"Two hundred dollars! Oh, my! I wish I could catch the wretch! Two hundred dollars would give me a whole year at a good boarding-school!"
Farmer Meredith looked round in surprise. Something in the girl's unconscious wistfulness struck him oddly.
"Boardin'-school," he said; "what put that foolish idea in your head, Lina? Haven't you larnt enough readin' and writin' at the public school four months in every winter?"
"No, indeed, Uncle Charlie;" and Lina shook her head so decisively that the short, soft rings of hair danced coquettishly with the movement. "It's very little I know, indeed, and if I only knew how to catch that horse-thief I'd spend every cent of the reward in getting myself a good education."
"You've more learning than is good for you now," said Mrs.
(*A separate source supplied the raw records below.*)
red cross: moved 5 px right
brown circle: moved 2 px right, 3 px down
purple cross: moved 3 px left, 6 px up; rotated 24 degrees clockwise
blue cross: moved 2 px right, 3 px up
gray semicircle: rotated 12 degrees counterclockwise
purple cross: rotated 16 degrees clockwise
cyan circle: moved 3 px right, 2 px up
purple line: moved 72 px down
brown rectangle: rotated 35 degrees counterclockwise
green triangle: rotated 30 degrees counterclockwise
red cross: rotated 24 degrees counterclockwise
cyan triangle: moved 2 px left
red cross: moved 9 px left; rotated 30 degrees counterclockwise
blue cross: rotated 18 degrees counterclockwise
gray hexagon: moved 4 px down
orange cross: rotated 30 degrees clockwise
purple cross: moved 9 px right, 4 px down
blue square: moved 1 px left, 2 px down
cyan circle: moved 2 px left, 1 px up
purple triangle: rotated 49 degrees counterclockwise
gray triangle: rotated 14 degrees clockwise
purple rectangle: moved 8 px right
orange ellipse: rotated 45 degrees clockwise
Meredith, sharply, as she re-entered the room and overheard the words. "Every time I want you there you are out of the way, with your face poked into a book. And me slaving my life away all the time. Is the baby asleep? Put her into the cradle, then. Come, men—dinner's ready."
The sharp-faced, sharp-voiced mistress of the house bustled out.
Jaquelina put the heavy child out of her tired, aching arms into the cradle, and sat down to rock it.
Her full red lips were quivering; her dark eyes were misty with tears that her girlish pride would not suffer to fall.
"How hard and unkind Aunt Meredith is," she said to herself. "Ah! if only papa and mamma had lived, how different my life would have been. I wish I had died, too. Shall I go on forever like this, minding the baby, washing the dishes, bringing the cows, serving as scape-goat for Aunt Meredith's ill tempers, and considered a burden in spite of all I can do to help? I wish when papa died he had left me to the alms-house at once."